# Start of Text

Non-interface part
Purpose of this page
We split Rtemplate.cs into five parts on the previous page. The 2nd to 5th correspond to Rice fitters, setters, getters, and methods. That is, the implementation of the member as the Rice class.
The member determines the behavior of the Rice class. So the purpose of these parts is to implement class interfaces.
On the other hand, the purpose of the first part is different from the other four. This part implements the internal mechanism of the class hidden from the user.
As shown in the above figure, the first part is further divided into five, and each is explained in an independent section.
Table of contents:
Class name - C# -
First, we modify the part required as a C # source file.
The point here is the C# class name. The Rice implementation uses the Rice class name with an "R" as prefix.
Please notice that Rtemplate is defined as a derived class of the Rtype class. The dynamic embedded class must be a derived class of the Rtype class.
The modified source file is shown below. The class name and namespace name are changed based on the specifications.
6: | using Rice; |
7: | using System; |
8: | using System.Collections.Generic; |
9: | |
10: | namespace fake { |
11: | public class Rfake : Rtype { |
Please choose a unique class name that does not conflict with other class names.
The namespace name is not important, so set a name you like. Here, the namespace name is changed to "fake".
The file name is still "Rtemplate.cs". It's a good idea to rename the file to "Rfake.cs" to avoid confusion.
We will omit the explanation of C # terms and functions.
Class name - Rice -
A class name on the Rice is defined at the 14th line of the template.
public const string TYPENAME = "template";
A class name as the Rice will be referenced from many places. In such a case, it is necessary to put the definition of the value in one place.
Therefore, the template defines the class name as a public string constant.
The default constructor is defined at the 16th line.
The class name is assigned to the _typename field. This _typename is a protected field declared in the Rtype class definition.
The TypeName getter, described later, references the _typename and returns the class name. So the _typename must be set correctly when an instance of a dynamic embedded class is created.
Instances may be created in unintended situations. We should define the default constructor so that the correct class name will be generated even in such a case.
The template is modified for the fake class. We've changed the string constant to "fake" and added a field to hold an internal data.
We add a constructor that takes a string argument. This constructor will be used in later implementations.
12: | public const string TYPENAME = "fake"; // Class name as Rice class. |
13: | private string InternalData = null; // Internal data. |
14: | |
15: | public Rfake() { _typename = TYPENAME; } // Default constructor. |
16: | |
17: | public Rfake(string val) { // A constructor that initializes the internal data. |
18: | _typename = TYPENAME; |
19: | InternalData = val; |
20: | } |
Instance generation
The static InstanceGenerator() method is defined at the 18th line of the template. This method has responsibility for creating class instance. This method will be registered in Rice and called when the fake class is needed.
For example:
fake fakeInstance;
When there is a declaration statement like above, an instance of fake class is generated by calling the InstanceGenerator () method.
Class registration in Rice is done by registering a class name and a delegate that returns an instance of the Rtype-derived class with no arguments. For example, registering the fake class with Rice would look like this:
Any method that returns an instance of an Rtype-derived class with no arguments can be used in class registration.

# End of Text

*Set problem 1*: According to the text, what prefix does the Rice implementation add to the Rice class name to form the C# class name?
The text and the records below it come from unrelated sources.

# Start of Records for processing

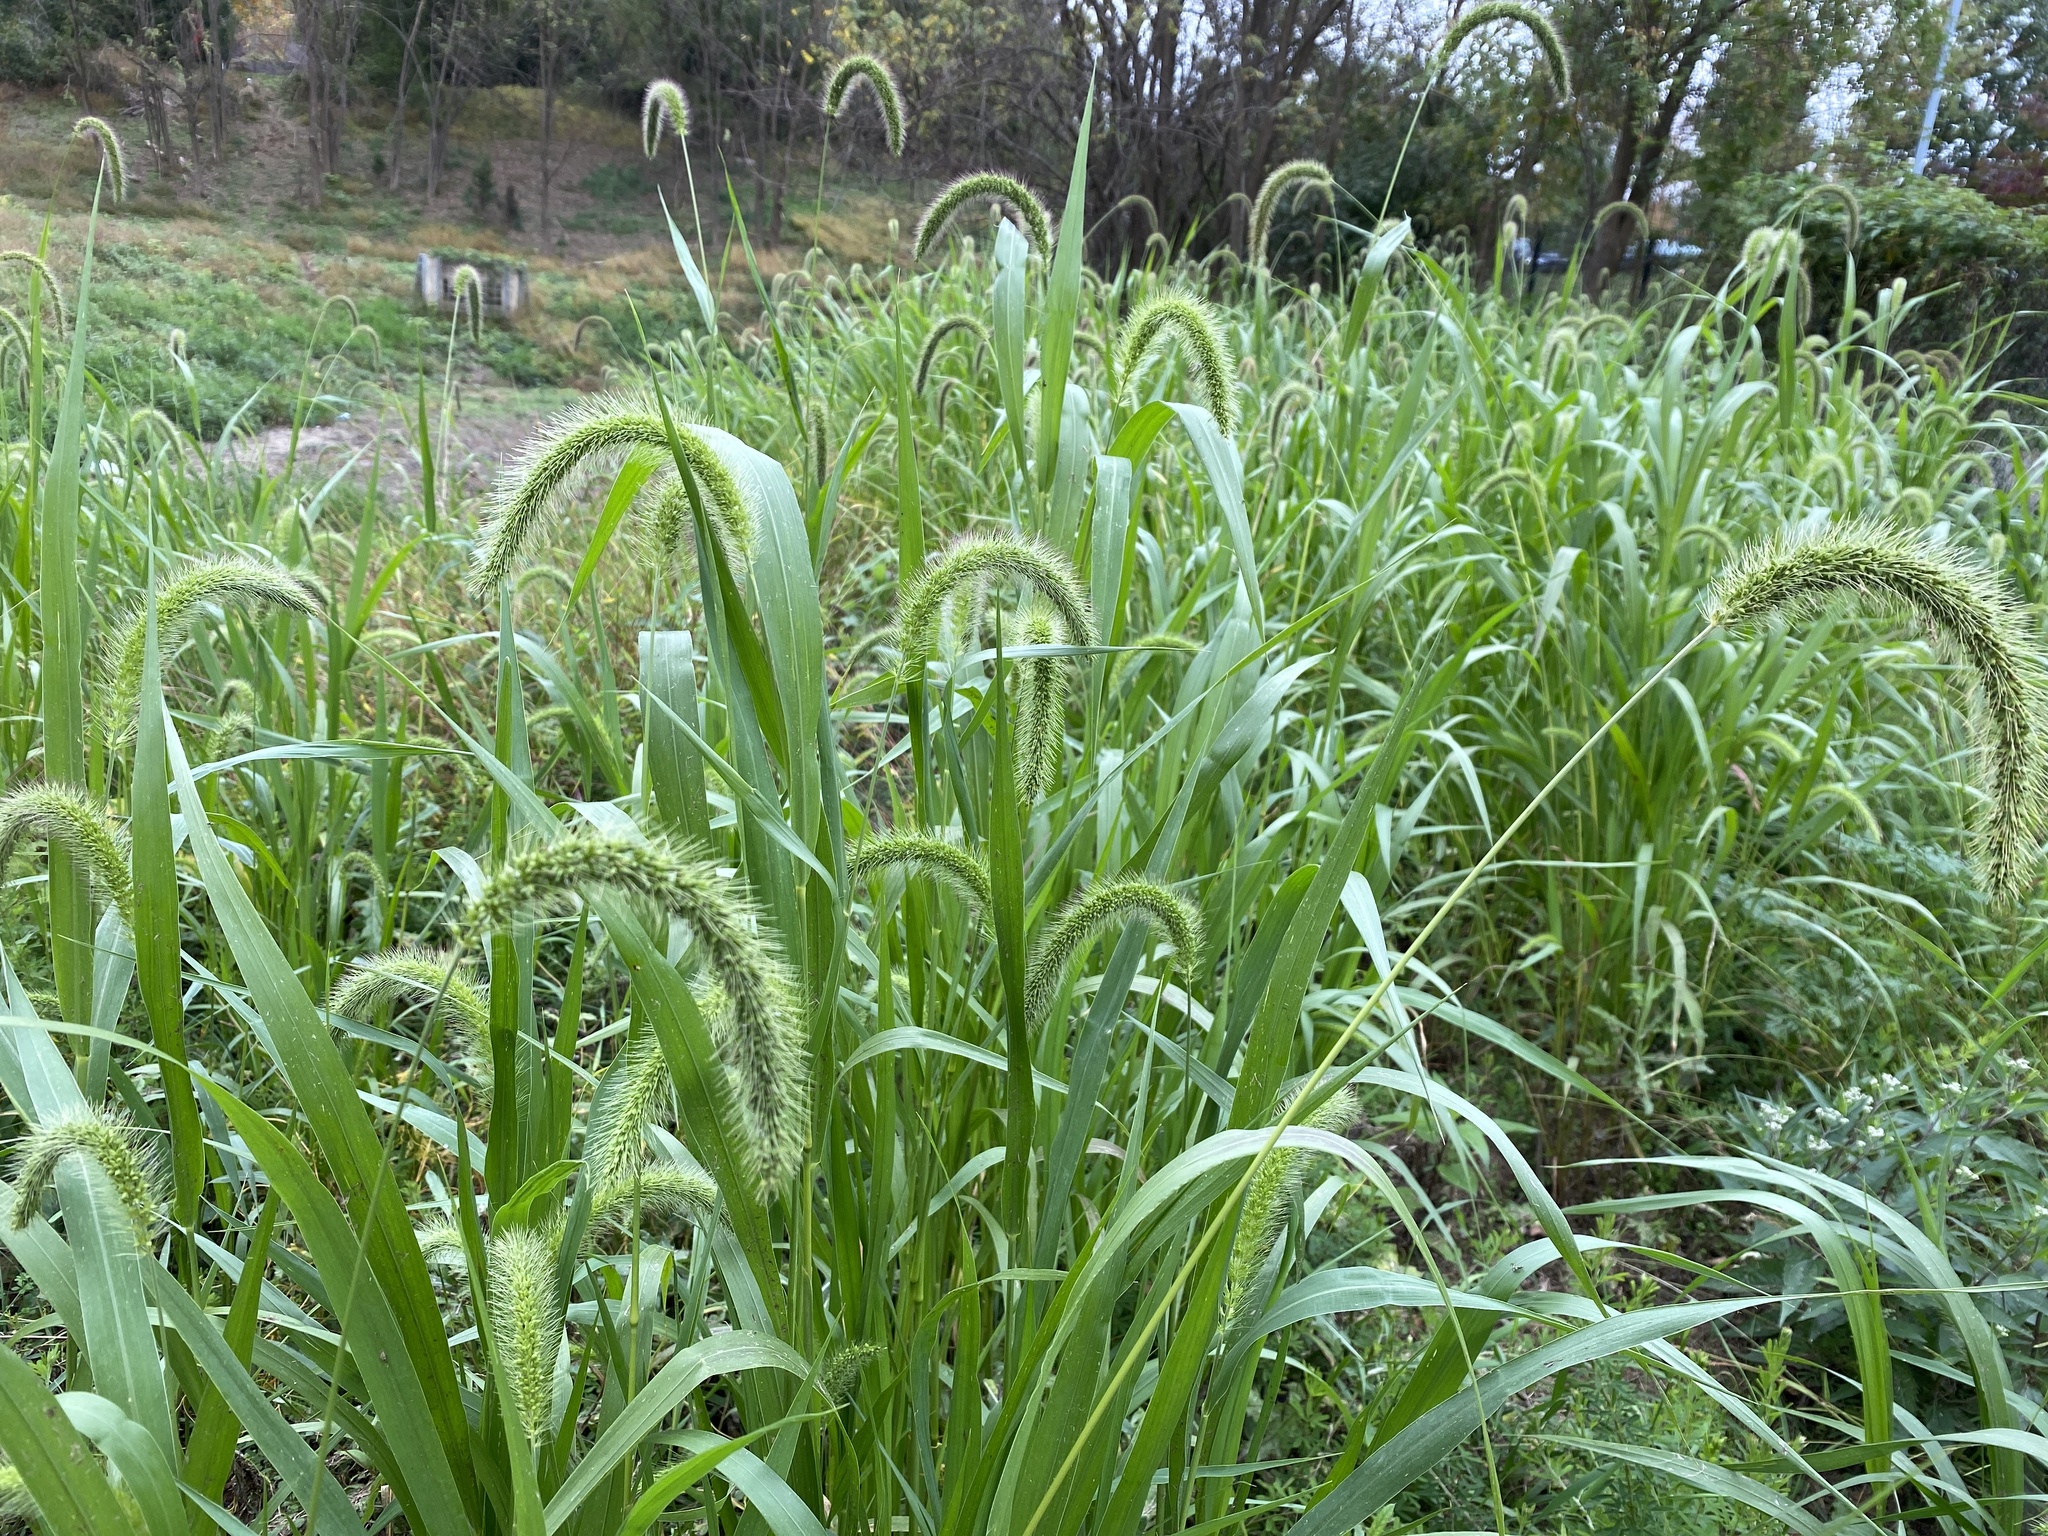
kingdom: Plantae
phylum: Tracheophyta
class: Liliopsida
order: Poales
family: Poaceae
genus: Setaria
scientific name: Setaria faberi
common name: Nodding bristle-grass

# End of Records for processing

*Set problem 2*: Swap "common name" for "vernacular name" in the records, from the line with "phylum: Tracheophyta" up to and including the last line of the records. Write out only those lines, with nothing else changed.

*Task output 1*: It adds an "R" as a prefix.

*Task output 2*:
phylum: Tracheophyta
class: Liliopsida
order: Poales
family: Poaceae
genus: Setaria
scientific name: Setaria faberi
vernacular name: Nodding bristle-grass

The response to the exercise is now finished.